■ **Problem set**
**A)** Answer these about the crisis management and leadership text, one per line:
(i) Who wrote it, and on what date?
(ii) What status did the coronavirus (COVID-19) rapidly reach last week?
(iii) Leaders of which industries does the mission aim to help?
**B)** Set down the part of the crisis management and leadership text between "Our mission is" and "what’s going on.", inclusive.

■ **Selected text**
——

Navigating uncertain times: Expert Q&A on crisis management & leadership
by Sean Oliver, on March 16, 2020
As the coronavirus (COVID-19) rapidly reached pandemic status last week, it became crystal clear that this is no time for a “wait and see” approach to emergency preparedness. With communities all around the world instituting sweeping restrictions and regulations to help slow the spread of infections, every business operator must make swift, informed decisions about how their stores should adapt. But how can you do that when the very nature of a situation like this changes constantly, leaving executives, employees, customers, and partners in a state of massive uncertainty?
Our mission is to help leaders of retail, grocery, food service, hospitality, and other service industries become more communicative, collaborative, and culture-driven. We’re committed to offering resources and solutions that can help. In the midst of a crisis, your frontline employees who interface with customers all day are in dire need of real-time information from leaders. Unfortunately, because of the distributed nature of these large, multi-location businesses, they often feel like they’re the last to know what’s going on.

——

■ **Provided records**
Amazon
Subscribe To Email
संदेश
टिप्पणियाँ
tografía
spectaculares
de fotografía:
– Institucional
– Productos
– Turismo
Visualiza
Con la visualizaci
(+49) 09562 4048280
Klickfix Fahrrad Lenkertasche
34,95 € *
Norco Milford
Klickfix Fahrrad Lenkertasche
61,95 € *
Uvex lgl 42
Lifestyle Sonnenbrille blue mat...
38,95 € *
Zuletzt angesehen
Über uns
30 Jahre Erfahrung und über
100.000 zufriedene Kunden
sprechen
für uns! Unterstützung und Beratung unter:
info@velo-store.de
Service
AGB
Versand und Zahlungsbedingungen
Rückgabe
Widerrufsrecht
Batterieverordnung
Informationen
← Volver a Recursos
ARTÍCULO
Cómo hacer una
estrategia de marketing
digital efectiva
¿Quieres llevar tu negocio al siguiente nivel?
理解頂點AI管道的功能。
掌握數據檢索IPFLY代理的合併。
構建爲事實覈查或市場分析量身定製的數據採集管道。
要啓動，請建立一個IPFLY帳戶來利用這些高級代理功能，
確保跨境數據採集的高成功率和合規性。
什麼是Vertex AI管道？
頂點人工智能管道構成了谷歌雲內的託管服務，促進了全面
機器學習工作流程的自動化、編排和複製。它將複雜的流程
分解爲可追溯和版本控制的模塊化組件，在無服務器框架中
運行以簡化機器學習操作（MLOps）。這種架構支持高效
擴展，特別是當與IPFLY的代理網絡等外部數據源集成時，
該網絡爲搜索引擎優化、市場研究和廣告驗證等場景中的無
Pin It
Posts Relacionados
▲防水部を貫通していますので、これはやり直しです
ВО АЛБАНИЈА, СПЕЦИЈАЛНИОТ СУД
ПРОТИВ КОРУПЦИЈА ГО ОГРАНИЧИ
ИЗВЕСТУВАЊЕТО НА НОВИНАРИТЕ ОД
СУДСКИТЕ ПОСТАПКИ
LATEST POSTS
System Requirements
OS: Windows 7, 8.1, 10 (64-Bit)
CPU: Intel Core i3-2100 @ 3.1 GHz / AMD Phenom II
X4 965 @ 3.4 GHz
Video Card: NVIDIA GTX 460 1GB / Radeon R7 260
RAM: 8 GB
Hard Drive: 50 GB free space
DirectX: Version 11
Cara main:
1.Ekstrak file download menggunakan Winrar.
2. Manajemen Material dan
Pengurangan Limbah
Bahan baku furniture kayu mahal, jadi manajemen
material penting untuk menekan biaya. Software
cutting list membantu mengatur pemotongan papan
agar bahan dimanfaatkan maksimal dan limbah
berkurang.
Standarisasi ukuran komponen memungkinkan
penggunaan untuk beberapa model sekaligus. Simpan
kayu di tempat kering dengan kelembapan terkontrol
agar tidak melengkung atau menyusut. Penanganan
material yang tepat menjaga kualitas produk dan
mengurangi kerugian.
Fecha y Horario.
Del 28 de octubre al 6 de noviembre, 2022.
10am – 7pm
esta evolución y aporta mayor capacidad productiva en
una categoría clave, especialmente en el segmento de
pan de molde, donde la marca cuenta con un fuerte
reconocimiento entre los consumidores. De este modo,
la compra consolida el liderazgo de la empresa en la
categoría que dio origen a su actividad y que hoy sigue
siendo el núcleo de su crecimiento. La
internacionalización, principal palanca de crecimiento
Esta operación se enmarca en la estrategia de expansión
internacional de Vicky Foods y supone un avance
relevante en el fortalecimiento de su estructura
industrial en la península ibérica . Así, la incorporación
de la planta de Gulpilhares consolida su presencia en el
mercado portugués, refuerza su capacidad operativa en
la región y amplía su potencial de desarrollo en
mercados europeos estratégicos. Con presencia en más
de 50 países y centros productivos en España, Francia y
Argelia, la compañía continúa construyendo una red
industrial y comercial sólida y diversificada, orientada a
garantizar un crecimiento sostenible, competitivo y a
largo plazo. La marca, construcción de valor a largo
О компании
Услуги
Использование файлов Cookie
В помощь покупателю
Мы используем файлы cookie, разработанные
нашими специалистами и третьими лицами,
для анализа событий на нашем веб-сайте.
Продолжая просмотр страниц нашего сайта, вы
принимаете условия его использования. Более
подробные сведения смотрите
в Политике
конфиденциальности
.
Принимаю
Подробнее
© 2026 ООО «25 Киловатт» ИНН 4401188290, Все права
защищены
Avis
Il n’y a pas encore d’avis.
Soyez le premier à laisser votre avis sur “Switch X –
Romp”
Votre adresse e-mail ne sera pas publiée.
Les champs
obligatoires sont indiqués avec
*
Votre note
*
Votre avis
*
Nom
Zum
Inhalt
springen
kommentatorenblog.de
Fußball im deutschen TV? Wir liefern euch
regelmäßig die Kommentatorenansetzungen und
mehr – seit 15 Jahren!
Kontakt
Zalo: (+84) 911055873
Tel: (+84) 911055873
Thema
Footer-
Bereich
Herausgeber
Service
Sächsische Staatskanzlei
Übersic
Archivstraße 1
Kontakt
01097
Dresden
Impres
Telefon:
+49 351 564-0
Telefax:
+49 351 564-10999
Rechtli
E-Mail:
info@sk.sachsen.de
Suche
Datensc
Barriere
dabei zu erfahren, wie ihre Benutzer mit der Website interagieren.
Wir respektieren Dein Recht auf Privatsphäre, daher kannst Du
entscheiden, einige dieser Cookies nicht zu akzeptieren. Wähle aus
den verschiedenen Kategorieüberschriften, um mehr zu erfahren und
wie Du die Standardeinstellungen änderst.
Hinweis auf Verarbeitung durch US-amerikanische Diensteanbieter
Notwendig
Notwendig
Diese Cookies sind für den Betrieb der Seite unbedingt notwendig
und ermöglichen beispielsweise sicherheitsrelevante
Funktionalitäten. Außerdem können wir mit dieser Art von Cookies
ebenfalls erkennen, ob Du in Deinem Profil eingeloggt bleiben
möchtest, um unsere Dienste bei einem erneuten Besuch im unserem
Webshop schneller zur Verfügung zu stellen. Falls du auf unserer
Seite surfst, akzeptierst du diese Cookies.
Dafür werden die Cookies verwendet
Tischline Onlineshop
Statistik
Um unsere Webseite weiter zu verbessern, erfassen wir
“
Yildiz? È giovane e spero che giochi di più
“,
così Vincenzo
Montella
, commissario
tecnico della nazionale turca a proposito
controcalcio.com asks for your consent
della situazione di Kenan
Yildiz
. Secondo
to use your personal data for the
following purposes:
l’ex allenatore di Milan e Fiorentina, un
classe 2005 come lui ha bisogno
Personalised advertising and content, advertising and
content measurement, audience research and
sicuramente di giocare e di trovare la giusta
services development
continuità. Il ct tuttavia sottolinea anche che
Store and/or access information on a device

——

■ **Answers for this exercise**
**A)**
(i) Sean Oliver, on March 16, 2020
(ii) Pandemic status
(iii) Retail, grocery, food service, hospitality, and other service industries

**B)**
Our mission is to help leaders of retail, grocery, food service, hospitality, and other service industries become more communicative, collaborative, and culture-driven. We’re committed to offering resources and solutions that can help. In the midst of a crisis, your frontline employees who interface with customers all day are in dire need of real-time information from leaders. Unfortunately, because of the distributed nature of these large, multi-location businesses, they often feel like they’re the last to know what’s going on.